Sinéad Burke commented: “In the year that Ireland will ratify the UN Convention on the Rights of People with Disabilities, it was inspiring to see the appetite that children, teachers and communities have in exploring the nuanced conversation surrounding disability. I was incredibly impressed by the children's pairing of artistry and intellect as they approached complex topics including identity, the social model of disability, allyship and othering. However, I was most moved and inspired by how their work was rooted in empathy and that even the youngest of entries were focused on constructive solutions to how we can make the world a fairer and equal place for all.”

The annual Junior Painter Awards competition was devised by Sightsavers to inspire Irish children to express their artistic talent through painting, whilst developing an appreciation of the importance and value of their sight and the additional challenges facing those living with visual impairment in developing countries.

Speaking about the competition, Olivia Lally, Sightsavers Junior Painter Awards Coordinator said: “This year we saw so many inspiring and creative entries.

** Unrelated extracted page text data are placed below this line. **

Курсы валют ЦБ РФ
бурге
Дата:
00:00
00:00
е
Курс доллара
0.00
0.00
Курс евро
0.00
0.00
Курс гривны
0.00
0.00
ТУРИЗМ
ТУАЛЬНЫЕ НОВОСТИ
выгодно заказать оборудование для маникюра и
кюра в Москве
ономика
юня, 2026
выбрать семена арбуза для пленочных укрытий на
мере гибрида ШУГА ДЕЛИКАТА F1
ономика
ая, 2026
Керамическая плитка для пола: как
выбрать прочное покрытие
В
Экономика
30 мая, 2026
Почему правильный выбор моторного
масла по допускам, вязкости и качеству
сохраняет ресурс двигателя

It was clear that all of the children carefully considered the theme ‘Put Us In The Picture’and put a lot of thought and effort into their paintings. I would like to congratulate all who entered and also thank the many teachers and parents who offered their support. Working with primary schools across the country involves students and teachers in the invaluable work Sightsavers carries out – helping to prevent avoidable blindness and working for equality of opportunity for those living with a disability.”

The winning top three schools receive a cash prize for their schools, sponsored by The Book Centre and Barker and Jones bookshop, and memberships and ‘toolboxes’ full of arts and craft materials from ReCreate Ireland.

The 22 finalist and highly commended paintings will be exhibited in the DLR LexIcon (Dun Laoghaire LexIcon Library) throughout the Summer. The paintings will also be displayed in Powerscourt Town Centre, Dublin 2 for the month of August.